*** Supplied passage ***

Thread
#prefect-community
    s

    Saranya Elumalai

    2 years ago
    Good Morning Everyone, I wanted to run tasks in parallel using local Dask cluster (https://docs.prefect.io/core/idioms/parallel.html) but the tasks are executed sequentially. Why is it so? Here is my code snippet
    start = Parameter("start")
    start.set_downstream(s3_connection, flow=flow)
    s3_connection.set_downstream(lin_of_bus, flow=flow)
    s3_connection.set_downstream(company,  flow=flow)
    ....
    end_task = final_task()
    end_task.set_upstream(lin_of_bus,flow=flow)
    end_task.set_upstream(company,  flow=flow)
    flow.run(parameters={"start": "hello"}, executor=DaskExecutor())
    Below schematic diagram shows the tasks are executed sequentially and not parallel
    Jim Crist-Harif

    Jim Crist-Harif

    2 years ago
    Hi Saranya, there's a few reasons why this might be happening, without knowing more I can't be more helpful. • Does your dask cluster have more than one worker? If there's only one worker/thread to do work, then all tasks will still be sequential. • Do your tasks run relatively quickly? Dask's heuristics might determine that it's more efficient to run all tasks sequentially rather than in parallel. • Do your tasks return large amounts of data? Dask's heuristics here might also determine it's more efficient to run sequentially rather than serialize the data between tasks.
    s

    Saranya Elumalai

    2 years ago
    @Jim Crist-Harif 1. I dont have a dask cluster. Based on this documentation https://docs.prefect.io/core/idioms/parallel.html By not specifying a scheduler address the Dask Executor will create a local Dask cluster, begin executing tasks on it (please dorrect me if I am wrong.). Where can I find if that created local Dask cluster is of single/multi threaded ?? 2. Each task takes minute or 2 3. Most of the tasks return <10KB of data , except 2 tasks which returns around 1 to 2MB of data
    Jim Crist-Harif

    Jim Crist-Harif

    2 years ago
    Hmmm, that is odd. A temporary dask cluster should use roughly the same number of worker processes as you have cores on your computer, so unless you're on a 1 core machine that shouldn't be the problem. Can you run with
    cluster_kwargs={"silence_logs": 10}
    passed to
    DaskExecutor
    and report back with the logs (you may want to glance through them to remove anything you'd consider private).

*** End of Supplied passage ***
*** Records supplied ***

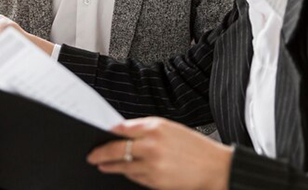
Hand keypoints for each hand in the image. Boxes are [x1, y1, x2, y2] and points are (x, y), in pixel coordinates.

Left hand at [87, 117, 231, 189]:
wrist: (216, 167)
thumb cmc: (195, 147)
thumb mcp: (171, 128)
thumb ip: (148, 129)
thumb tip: (125, 131)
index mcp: (155, 127)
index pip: (122, 128)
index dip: (108, 132)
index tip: (99, 134)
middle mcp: (151, 144)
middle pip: (117, 148)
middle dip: (101, 152)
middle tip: (91, 155)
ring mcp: (152, 164)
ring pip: (123, 165)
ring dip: (110, 165)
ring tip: (101, 164)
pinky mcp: (156, 181)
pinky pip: (135, 177)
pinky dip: (127, 174)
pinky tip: (122, 171)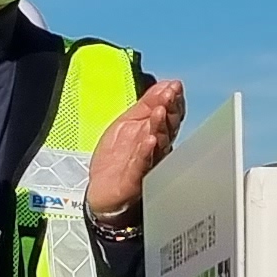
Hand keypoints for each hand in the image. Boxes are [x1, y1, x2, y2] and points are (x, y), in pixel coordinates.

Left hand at [84, 77, 189, 220]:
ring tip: (160, 112)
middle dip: (169, 109)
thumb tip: (163, 84)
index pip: (169, 114)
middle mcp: (156, 148)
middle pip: (168, 127)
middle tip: (170, 95)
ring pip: (158, 143)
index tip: (174, 86)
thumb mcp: (127, 123)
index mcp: (154, 132)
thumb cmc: (116, 159)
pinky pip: (143, 164)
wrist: (102, 192)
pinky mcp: (135, 179)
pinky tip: (149, 140)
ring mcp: (147, 164)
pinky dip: (146, 152)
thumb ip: (145, 105)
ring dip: (159, 126)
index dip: (173, 100)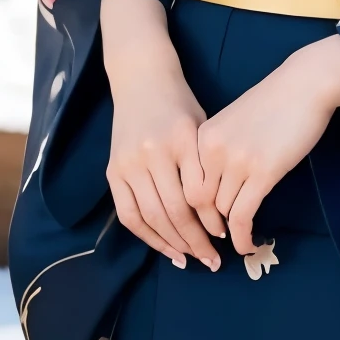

*** End of Records supplied ***

**Activity**
Rewrite the Prefect forum thread starting at "start.set_downstream(s3_connection, flow=flow)" and ending at "end_task.set_upstream(lin_of_bus,flow=flow)", changing every "s3_connection" to "db_connection".

**Response**
start.set_downstream(db_connection, flow=flow)
    db_connection.set_downstream(lin_of_bus, flow=flow)
    db_connection.set_downstream(company,  flow=flow)
    ....
    end_task = final_task()
    end_task.set_upstream(lin_of_bus,flow=flow)